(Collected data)
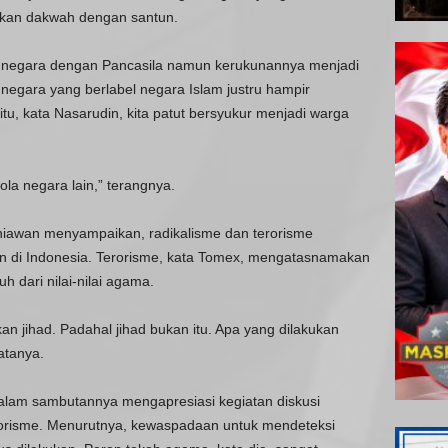
kan dakwah dengan santun.
h negara dengan Pancasila namun kerukunannya menjadi
negara yang berlabel negara Islam justru hampir
 itu, kata Nasarudin, kita patut bersyukur menjadi warga
ola negara lain,” terangnya.
iawan menyampaikan, radikalisme dan terorisme
 di Indonesia. Terorisme, kata Tomex, mengatasnamakan
 dari nilai-nilai agama.
n jihad. Padahal jihad bukan itu. Apa yang dilakukan
atanya.
alam sambutannya mengapresiasi kegiatan diskusi
orisme. Menurutnya, kewaspadaan untuk mendeteksi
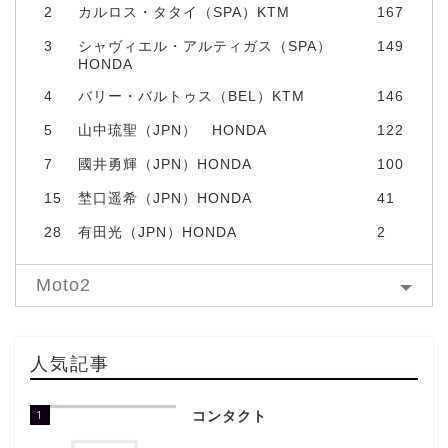
2
カルロス・タタイ（SPA）KTM
167
3
シャヴィエル・アルティガス（SPA）
149
HONDA
4
バリー・バルトゥス（BEL）KTM
146
5
山中琉聖（JPN） HONDA
122
7
國井勇輝（JPN）HONDA
100
15
埜口遥希（JPN）HONDA
41
28
有田光（JPN）HONDA
2
Moto2
人気記事
1
コンタクト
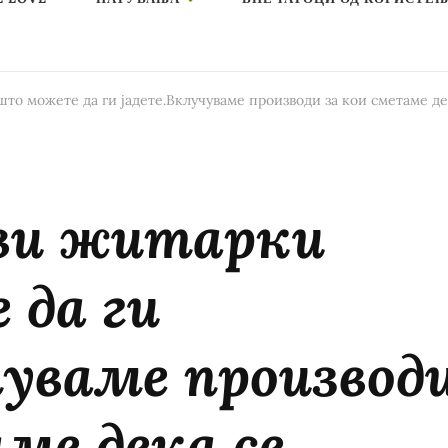
што можете да ги јадете.Вклучуваме производи за кои сметаме де
ави житарки
да ги
чуваме производ
ме дека се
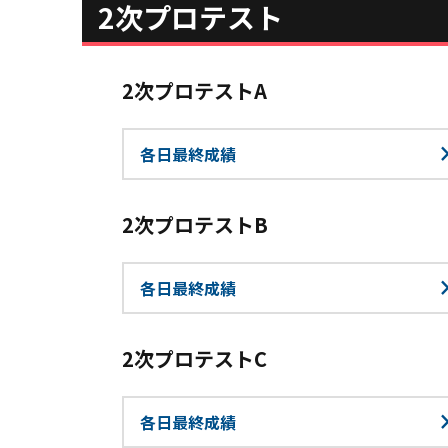
2次プロテスト
2次プロテストA
各日最終成績
2次プロテストB
各日最終成績
2次プロテストC
各日最終成績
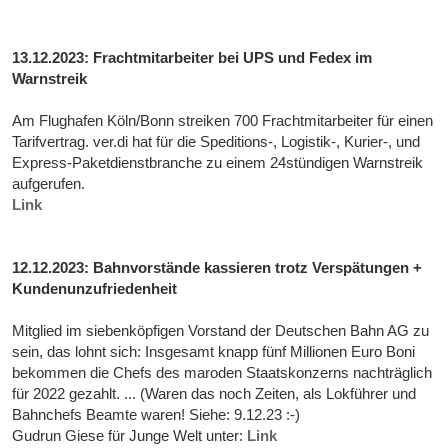
13.12.2023: Frachtmitarbeiter bei UPS und Fedex im
Warnstreik
Am Flughafen Köln/Bonn streiken 700 Frachtmitarbeiter für einen
Tarifvertrag. ver.di hat für die Speditions-, Logistik-, Kurier-, und
Express-Paketdienstbranche zu einem 24stündigen Warnstreik
aufgerufen.
Link
12.12.2023: Bahnvorstände kassieren trotz Verspätungen +
Kundenunzufriedenheit
Mitglied im siebenköpfigen Vorstand der Deutschen Bahn AG zu
sein, das lohnt sich: Insgesamt knapp fünf Millionen Euro Boni
bekommen die Chefs des maroden Staatskonzerns nachträglich
für 2022 gezahlt. ... (Waren das noch Zeiten, als Lokführer und
Bahnchefs Beamte waren! Siehe: 9.12.23 :-)
Gudrun Giese für Junge Welt unter:
Link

### Work to be completed:
Copy out, with no changes, everything in the listing from the line containing "13.12.2023: Frachtmitarbeiter bei" down through its final line.

### Reply:
13.12.2023: Frachtmitarbeiter bei UPS und Fedex im
Warnstreik
Am Flughafen Köln/Bonn streiken 700 Frachtmitarbeiter für einen
Tarifvertrag. ver.di hat für die Speditions-, Logistik-, Kurier-, und
Express-Paketdienstbranche zu einem 24stündigen Warnstreik
aufgerufen.
Link
12.12.2023: Bahnvorstände kassieren trotz Verspätungen +
Kundenunzufriedenheit
Mitglied im siebenköpfigen Vorstand der Deutschen Bahn AG zu
sein, das lohnt sich: Insgesamt knapp fünf Millionen Euro Boni
bekommen die Chefs des maroden Staatskonzerns nachträglich
für 2022 gezahlt. ... (Waren das noch Zeiten, als Lokführer und
Bahnchefs Beamte waren! Siehe: 9.12.23 :-)
Gudrun Giese für Junge Welt unter:
Link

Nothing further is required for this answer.